Items listed in a dataset:

■ ■ ■ ■ ■ ■ ■

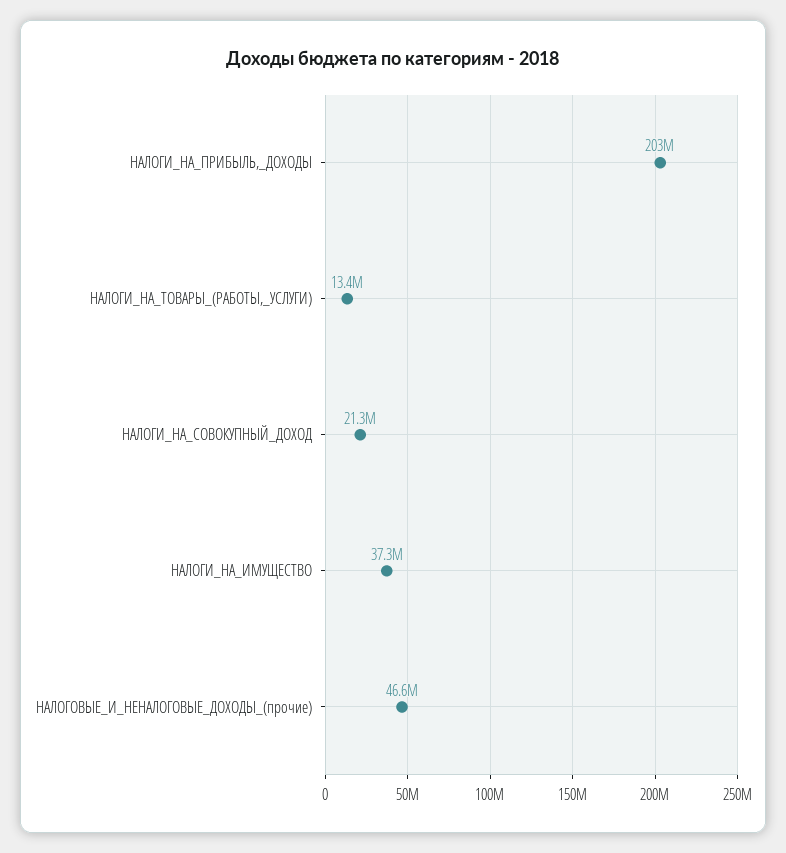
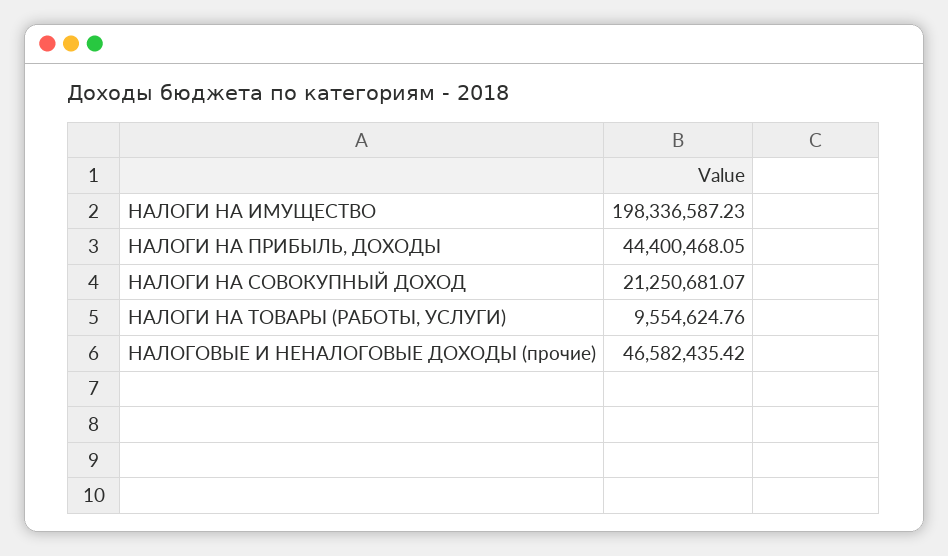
  {
-   "НАЛОГИ_НА_ПРИБЫЛЬ,_ДОХОДЫ": 203000000,
+   "НАЛОГИ_НА_ПРИБЫЛЬ,_ДОХОДЫ": 44400468.05,
-   "НАЛОГИ_НА_ТОВАРЫ_(РАБОТЫ,_УСЛУГИ)": 13400000,
+   "НАЛОГИ_НА_ТОВАРЫ_(РАБОТЫ,_УСЛУГИ)": 9554624.76,
    "НАЛОГИ_НА_СОВОКУПНЫЙ_ДОХОД": 21250681.07,
-   "НАЛОГИ_НА_ИМУЩЕСТВО": 37300000,
+   "НАЛОГИ_НА_ИМУЩЕСТВО": 198336587.23,
    "НАЛОГОВЫЕ_И_НЕНАЛОГОВЫЕ_ДОХОДЫ_(прочие)": 46582435.42
  }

■ ■ ■ ■ ■ ■ ■

### TO DO
Return each record exactly as given, excluding any image.

### SOLVED EXERCISE
  {
-   "НАЛОГИ_НА_ПРИБЫЛЬ,_ДОХОДЫ": 203000000,
+   "НАЛОГИ_НА_ПРИБЫЛЬ,_ДОХОДЫ": 44400468.05,
-   "НАЛОГИ_НА_ТОВАРЫ_(РАБОТЫ,_УСЛУГИ)": 13400000,
+   "НАЛОГИ_НА_ТОВАРЫ_(РАБОТЫ,_УСЛУГИ)": 9554624.76,
    "НАЛОГИ_НА_СОВОКУПНЫЙ_ДОХОД": 21250681.07,
-   "НАЛОГИ_НА_ИМУЩЕСТВО": 37300000,
+   "НАЛОГИ_НА_ИМУЩЕСТВО": 198336587.23,
    "НАЛОГОВЫЕ_И_НЕНАЛОГОВЫЕ_ДОХОДЫ_(прочие)": 46582435.42
  }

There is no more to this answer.